Wednesday, July 07, 2004

Teef

Insane night last night. We went to bed at eleven. John was up at twelve, one, two, and three. The first three times I put him on his back and patted his stomach 'til he went back to sleep. At three, though, he demanded a bottle.

"I need some formula, bitch!" Those were his exact words. To me. His father. What are you gonna do? So I fed him. Then I put him in the bed between me and Sonya and he was not going to sleep.

"I'm stayin' up all night, bitch!"

So Sonya took him to the living room, laid him on her shoulder and kicked back in the recliner. There they spent the rest of the night. Sonya and I were Mr. and Mrs. Blurry this morning.

And Sonya took John back to the doctor yesterday, 'cause really, this level of misery is just unheard of for the boy. The doctor assured us it's just teething. Teething! He's got six teeth already. When those came in he may have fussed a little, but mainly he just drooled and grew teeth.

But waking up in the middle of the fucking night? It's been six months since he pulled that shit, and we were happy to see it go.

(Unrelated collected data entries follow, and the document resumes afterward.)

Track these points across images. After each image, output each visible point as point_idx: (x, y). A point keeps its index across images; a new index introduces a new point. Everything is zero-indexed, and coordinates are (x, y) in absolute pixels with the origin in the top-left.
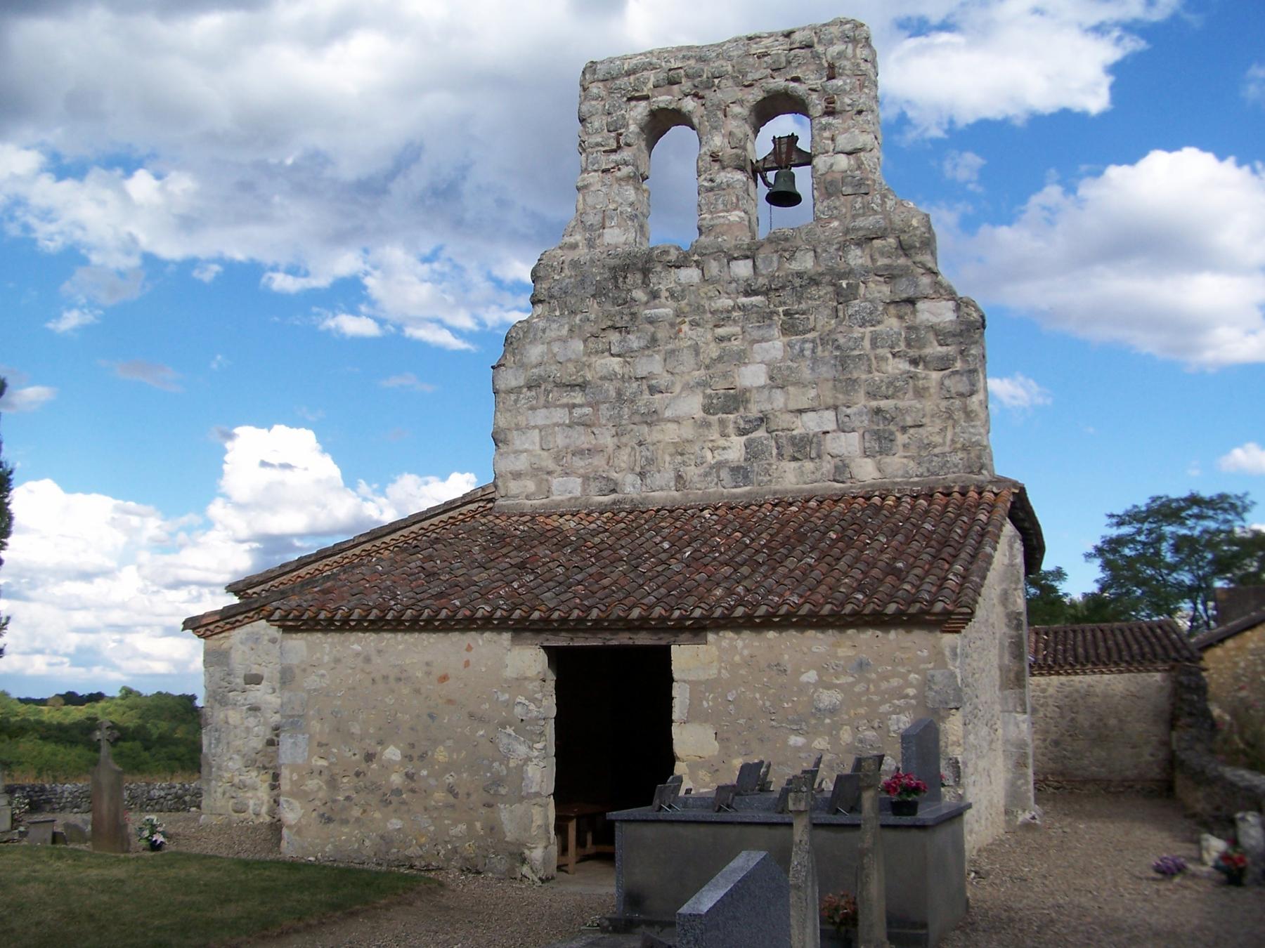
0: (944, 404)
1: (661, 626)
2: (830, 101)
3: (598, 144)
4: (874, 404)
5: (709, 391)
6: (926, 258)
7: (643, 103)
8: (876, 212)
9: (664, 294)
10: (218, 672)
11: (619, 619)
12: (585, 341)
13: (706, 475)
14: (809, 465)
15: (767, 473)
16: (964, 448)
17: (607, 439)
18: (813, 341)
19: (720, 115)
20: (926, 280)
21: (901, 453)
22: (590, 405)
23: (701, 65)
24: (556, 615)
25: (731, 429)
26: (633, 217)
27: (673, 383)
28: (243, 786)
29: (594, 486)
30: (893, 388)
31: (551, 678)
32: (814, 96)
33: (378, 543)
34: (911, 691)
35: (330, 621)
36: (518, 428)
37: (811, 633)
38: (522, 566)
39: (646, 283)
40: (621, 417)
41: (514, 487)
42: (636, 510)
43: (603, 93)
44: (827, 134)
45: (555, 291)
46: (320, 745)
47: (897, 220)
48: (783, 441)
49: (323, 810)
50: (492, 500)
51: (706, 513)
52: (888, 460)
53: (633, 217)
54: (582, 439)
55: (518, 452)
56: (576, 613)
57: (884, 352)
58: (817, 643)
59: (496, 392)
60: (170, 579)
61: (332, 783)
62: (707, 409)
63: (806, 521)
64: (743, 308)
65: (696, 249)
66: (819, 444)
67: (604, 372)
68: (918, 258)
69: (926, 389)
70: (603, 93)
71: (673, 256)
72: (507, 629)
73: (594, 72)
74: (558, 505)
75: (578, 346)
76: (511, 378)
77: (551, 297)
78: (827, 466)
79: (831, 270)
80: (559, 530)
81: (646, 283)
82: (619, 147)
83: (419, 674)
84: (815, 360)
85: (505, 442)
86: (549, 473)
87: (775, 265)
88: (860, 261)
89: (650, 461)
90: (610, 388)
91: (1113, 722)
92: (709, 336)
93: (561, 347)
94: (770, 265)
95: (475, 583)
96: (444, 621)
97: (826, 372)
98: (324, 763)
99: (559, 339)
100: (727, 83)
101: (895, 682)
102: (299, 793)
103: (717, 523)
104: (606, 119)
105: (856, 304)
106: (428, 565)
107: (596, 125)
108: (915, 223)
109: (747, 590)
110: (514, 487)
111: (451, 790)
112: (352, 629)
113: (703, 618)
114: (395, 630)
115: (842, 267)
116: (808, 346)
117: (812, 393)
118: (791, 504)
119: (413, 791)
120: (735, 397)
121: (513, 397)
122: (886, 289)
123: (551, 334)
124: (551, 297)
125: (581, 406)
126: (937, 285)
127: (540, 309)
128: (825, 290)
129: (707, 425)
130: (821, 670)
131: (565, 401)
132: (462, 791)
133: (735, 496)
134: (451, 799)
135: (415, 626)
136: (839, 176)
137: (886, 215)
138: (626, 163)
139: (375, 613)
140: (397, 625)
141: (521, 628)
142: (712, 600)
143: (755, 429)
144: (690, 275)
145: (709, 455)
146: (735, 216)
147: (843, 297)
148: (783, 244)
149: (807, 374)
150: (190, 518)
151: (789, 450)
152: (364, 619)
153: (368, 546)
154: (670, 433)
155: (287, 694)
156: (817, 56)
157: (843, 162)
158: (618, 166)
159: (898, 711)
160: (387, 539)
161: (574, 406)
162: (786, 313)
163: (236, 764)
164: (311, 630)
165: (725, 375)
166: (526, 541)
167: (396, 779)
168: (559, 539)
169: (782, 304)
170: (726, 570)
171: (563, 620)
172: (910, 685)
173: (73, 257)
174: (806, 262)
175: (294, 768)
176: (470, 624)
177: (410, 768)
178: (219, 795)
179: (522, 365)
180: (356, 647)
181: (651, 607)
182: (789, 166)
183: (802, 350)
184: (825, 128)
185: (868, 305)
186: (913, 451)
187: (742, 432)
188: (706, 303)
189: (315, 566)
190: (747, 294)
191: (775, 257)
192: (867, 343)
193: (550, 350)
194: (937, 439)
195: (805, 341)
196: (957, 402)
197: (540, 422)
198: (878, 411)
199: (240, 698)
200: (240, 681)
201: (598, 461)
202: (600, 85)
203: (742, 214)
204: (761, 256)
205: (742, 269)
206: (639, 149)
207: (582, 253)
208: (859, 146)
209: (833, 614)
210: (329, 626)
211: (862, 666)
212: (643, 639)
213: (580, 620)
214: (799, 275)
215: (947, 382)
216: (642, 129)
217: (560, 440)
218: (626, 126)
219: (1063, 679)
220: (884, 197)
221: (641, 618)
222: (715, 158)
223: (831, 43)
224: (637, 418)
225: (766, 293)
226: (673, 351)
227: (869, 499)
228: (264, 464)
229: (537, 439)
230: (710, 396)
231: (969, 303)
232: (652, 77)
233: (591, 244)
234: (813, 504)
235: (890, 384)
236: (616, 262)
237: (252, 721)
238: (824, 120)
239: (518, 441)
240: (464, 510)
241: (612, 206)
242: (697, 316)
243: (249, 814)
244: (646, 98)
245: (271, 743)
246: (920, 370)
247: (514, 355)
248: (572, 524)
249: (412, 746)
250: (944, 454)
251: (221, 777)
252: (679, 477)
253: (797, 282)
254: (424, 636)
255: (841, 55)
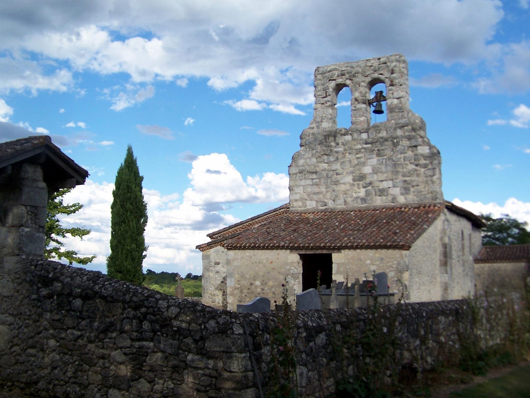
0: (425, 179)
1: (329, 248)
2: (392, 81)
3: (320, 95)
4: (404, 179)
5: (354, 175)
6: (422, 133)
7: (334, 82)
8: (405, 118)
9: (341, 144)
10: (207, 261)
11: (318, 246)
12: (317, 158)
13: (353, 200)
14: (384, 198)
15: (372, 200)
16: (431, 193)
17: (323, 189)
18: (386, 159)
19: (358, 86)
20: (420, 140)
21: (412, 194)
22: (318, 179)
23: (351, 69)
24: (301, 245)
25: (361, 186)
26: (331, 119)
27: (343, 172)
28: (214, 295)
29: (319, 204)
30: (410, 174)
31: (301, 262)
32: (387, 80)
33: (254, 221)
34: (395, 266)
35: (240, 247)
36: (296, 186)
37: (369, 250)
38: (294, 230)
39: (335, 140)
40: (327, 182)
41: (295, 204)
42: (332, 211)
43: (321, 78)
44: (391, 92)
45: (307, 143)
46: (238, 281)
47: (412, 120)
48: (377, 190)
49: (239, 299)
50: (289, 208)
51: (352, 213)
52: (408, 196)
53: (331, 119)
54: (316, 189)
55: (296, 193)
56: (307, 245)
57: (407, 162)
58: (370, 253)
59: (289, 174)
60: (167, 223)
61: (241, 292)
62: (354, 180)
63: (380, 216)
64: (364, 148)
65: (350, 129)
66: (387, 191)
67: (322, 168)
68: (419, 133)
69: (420, 174)
70: (321, 78)
71: (343, 132)
72: (288, 249)
73: (318, 71)
74: (309, 210)
75: (314, 160)
76: (294, 170)
77: (306, 144)
78: (390, 198)
79: (391, 137)
80: (307, 218)
81: (335, 140)
82: (326, 96)
83: (265, 261)
84: (386, 165)
85: (293, 190)
86: (306, 200)
87: (374, 135)
88: (400, 134)
89: (337, 196)
90: (324, 173)
91: (507, 280)
92: (354, 157)
93: (308, 160)
94: (373, 135)
95: (281, 236)
96: (272, 247)
97: (390, 169)
98: (239, 286)
99: (308, 158)
100: (360, 75)
101: (390, 264)
102: (232, 294)
103: (354, 216)
104: (322, 87)
105: (399, 147)
106: (268, 230)
107: (319, 88)
108: (417, 121)
109: (354, 238)
110: (295, 204)
111: (274, 293)
112: (247, 249)
113: (340, 246)
114: (258, 249)
115: (395, 136)
116: (384, 160)
117: (385, 175)
118: (377, 210)
119: (263, 293)
120: (362, 177)
121: (295, 176)
122: (408, 143)
123: (306, 156)
124: (306, 144)
125: (315, 179)
126: (424, 141)
127: (303, 148)
128: (389, 143)
129: (353, 185)
130: (371, 260)
131: (310, 177)
132: (276, 293)
133: (362, 207)
134: (274, 295)
135: (264, 248)
136: (394, 106)
137: (409, 118)
138: (329, 101)
139: (253, 245)
140: (259, 248)
141: (292, 249)
142: (343, 241)
143: (368, 186)
144: (348, 138)
145: (354, 194)
146: (362, 119)
147: (395, 145)
148: (377, 128)
149: (384, 169)
150: (175, 196)
151: (378, 193)
152: (250, 246)
153: (250, 222)
154: (342, 188)
155: (229, 267)
156: (388, 67)
157: (396, 101)
158: (326, 102)
159: (391, 271)
160: (256, 220)
161: (313, 179)
162: (378, 150)
163: (212, 288)
164: (235, 249)
165: (359, 170)
166: (298, 222)
167: (259, 290)
168: (306, 221)
169: (376, 147)
170: (351, 232)
171: (303, 247)
172: (394, 264)
173: (122, 78)
174: (384, 134)
175: (231, 287)
176: (278, 248)
177: (262, 287)
178: (207, 297)
179: (297, 166)
180: (248, 254)
181: (326, 243)
182: (380, 101)
183: (382, 162)
184: (390, 90)
185: (402, 147)
186: (416, 193)
187: (364, 187)
188: (354, 147)
189: (234, 228)
190: (366, 144)
191: (374, 132)
192: (402, 160)
193: (306, 161)
194: (423, 190)
195: (383, 159)
196: (429, 178)
197: (303, 184)
198: (405, 181)
199: (213, 269)
200: (213, 264)
201: (321, 196)
202: (320, 75)
203: (365, 118)
204: (370, 132)
205: (364, 136)
206: (333, 96)
207: (315, 130)
208: (400, 96)
209: (373, 245)
210: (240, 248)
211: (382, 259)
212: (325, 252)
213: (307, 247)
214: (382, 138)
215: (426, 172)
216: (334, 90)
217: (309, 189)
218: (328, 89)
219: (490, 265)
220: (408, 113)
221: (323, 246)
222: (356, 100)
223: (392, 62)
224: (332, 183)
225: (371, 143)
226: (343, 162)
227: (401, 208)
228: (208, 171)
229: (302, 189)
230: (354, 176)
231: (434, 147)
232: (336, 73)
233: (318, 127)
234: (384, 210)
235: (409, 172)
236: (326, 133)
237: (217, 276)
238: (390, 88)
239: (297, 190)
240: (280, 211)
241: (324, 115)
242: (350, 150)
243: (216, 303)
244: (335, 80)
245: (222, 282)
246: (418, 168)
247: (295, 162)
248: (312, 216)
249: (263, 281)
250: (425, 194)
251: (208, 292)
252: (345, 201)
253: (381, 140)
254: (266, 251)
255: (395, 66)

And Sonya has an ear infection. And I have a lingering something, but considering all the insurance I don't have it's just going to have to linger 'til Labor Day or so.

However, I did receive my first paycheck from the new employer yesterday, and that shit is sweet. Real money! For real work! Not like that semi-volunteer shit I was doing at Tulane. Have I mentioned how glad I am to not work there anymore?

Tuesday, July 06, 2004

Talkin' 'bout my demographic.

Hey, this is me! (From Daddytypes and, originally, the New York Times.)

A long, unpleasant weekend. John fell and took a nasty bump on the head Thursday night. Friday morning he woke up and seemed fine, but he puked twice. As far as I know, he's never even puked once, so this was upsetting for Sonya and I. Add in that vomiting is a symptom of concussions and John ended up going to the doctor on Friday.

The doctor didn't think the bump on the head was a big deal, but she was worried that he still had a little bit of cough that's been clinging to him for the past few weeks. She sent him home with an albuterol inhaler. "Albuterol" must be the scientific name for "crack," because it made the boy crazy. He wouldn't sleep or eat baby food - he just wanted to suck on bottles and cry. Very sad. He was better last night - we only gave him one hit off the inhaler yesterday. We figured the coughing at least didn't make him miserable, right? So we had fun.

But it wasn't bad! True, it was probably John's worst weekend since he was born, but it wasn't horrible. We watched lots of movies and cooked and ate. I made some extra-good spicy potato salad. Even Sonya liked it and she doesn't like potato salad.